Bates Mill continues to grow

The Bates Mill Complex in Lewiston continues to attract occupants. Platz Associates Principal Tom Platz purchased most of the complex, excluding Mill 5, from the city in 2004 and redeveloped seven buildings. He’s since leased 490,000 of the 650,000 square feet of space. In 2017, that includes the healthcare company Grand Rounds in 25,000 square feet and two food-related businesses in 15,000 square feet. He recently fielded inquiries for another 100,000 square feet from two Boston businesses.

The campus’s largest building — the two-story, 350,000-square-foot Mill 5 — remains unoccupied.

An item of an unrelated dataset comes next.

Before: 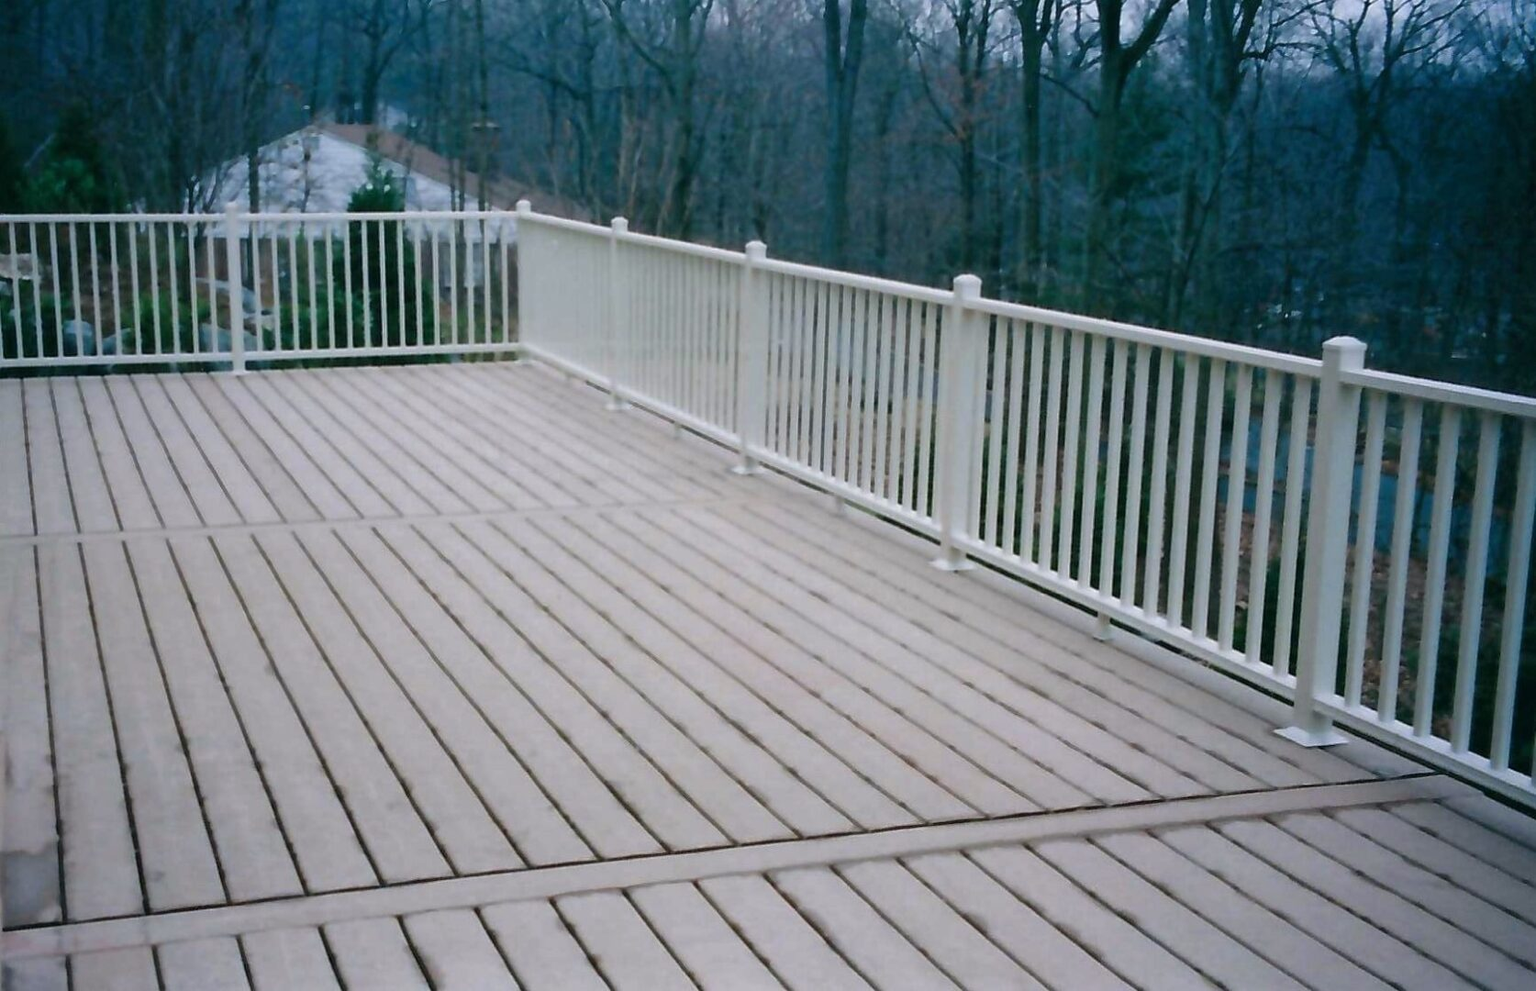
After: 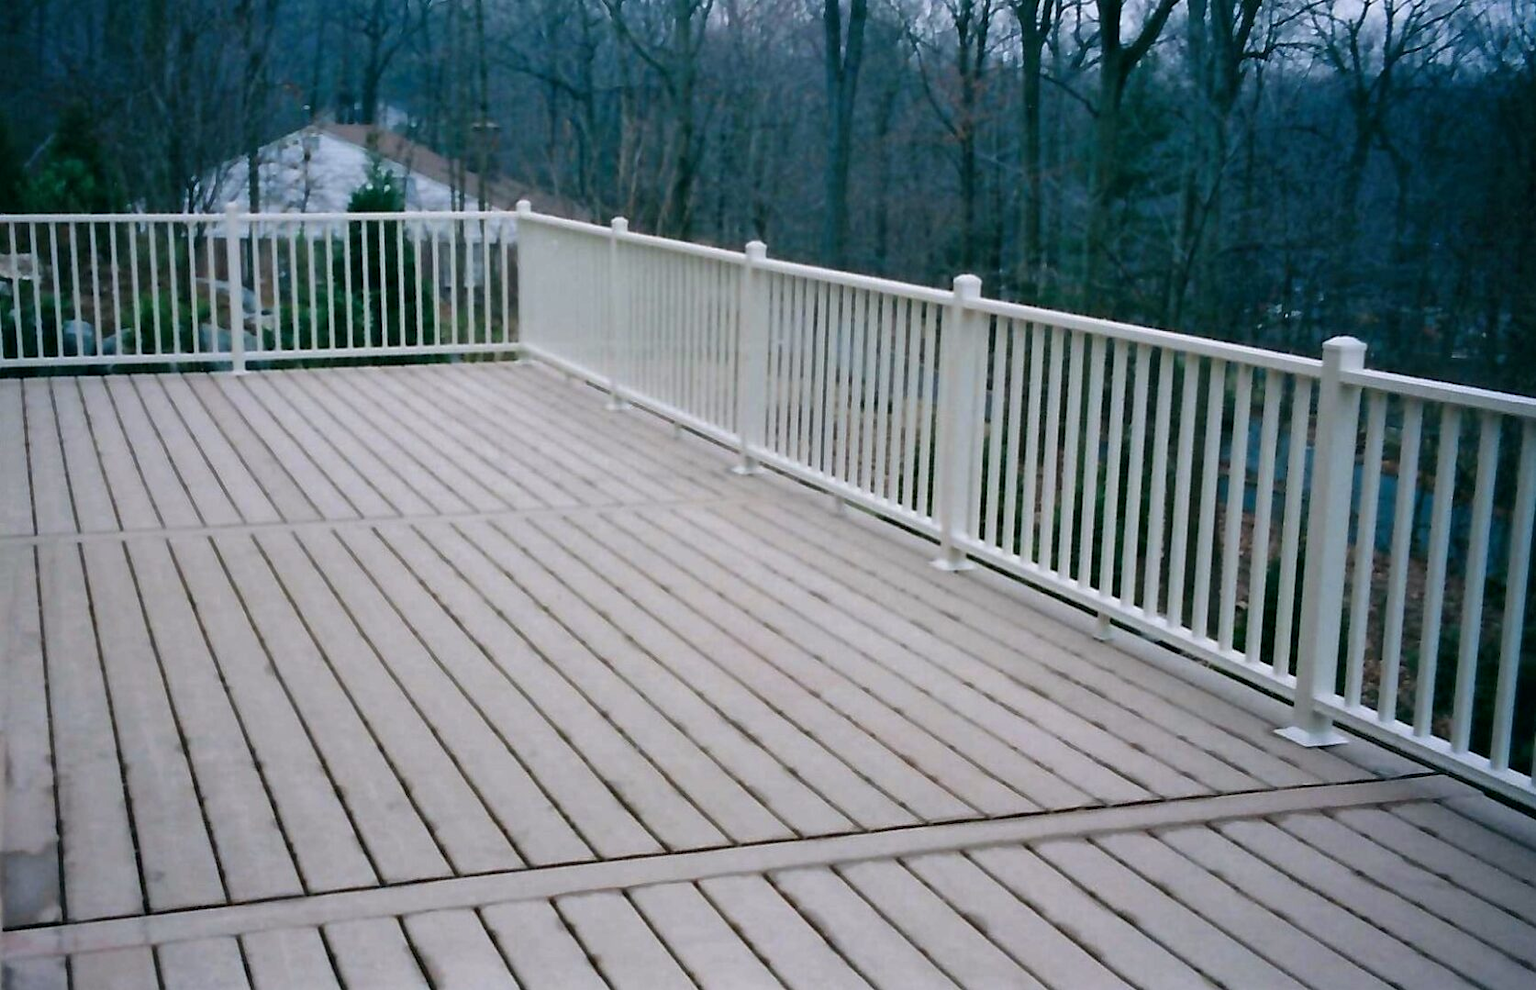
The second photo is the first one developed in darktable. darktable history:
contrast equalizer: y [[0.524 ×6], [0.512 ×6], [0.379 ×6], [0 ×6], [0 ×6]]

“We have some viable candidates but we haven’t started renovations,” he says.

The complex dates back to Bates Manufacturing Co.’s textile roots in the 1850s. Once Maine’s largest employer, Bates at its 1950s peak employed more than 6,000.

Growth council's shifting status

The Lewiston Auburn Economic Growth Council started in 1981 so the cities could work effectively together for the benefit of both, offering business expansion, financing and site location services. Over the past year, Lewiston and Auburn’s city councils voted to end the organization’s funding.

As a result, the Lewiston Auburn Metropolitan Chamber of Commerce is in the process of acquiring the growth council, with Scott Benson and part-time loan portfolio manager John Belisle likely joining the chamber.

“People might tend to see the changes the growth council has had over the past couple of years as a sign that it would end,” Benson says. “Really what needed to happen was we needed to take stock of where we were and what was needed as a regional player. We’ve done that. I think we’ll be better and stronger as we go forward with the chamber.”

 

Among the growth council’s successes:

 

• Servicing $3 million in revolving loans to 35 business, with another $900,000 available to lend.

 

• Played a key role in business attraction of new industry to L/A, including the 850,000-square-foot Wal-Mart Distribution Center in Lewiston, and more recently, Grand Rounds, a San Francisco-based health care company opening its first East Coast offices in Lewiston.

 

• Worked with local development partners to finance and construct new commercial/industrial buildings and business parks to accommodate the expansions of new and existing companies.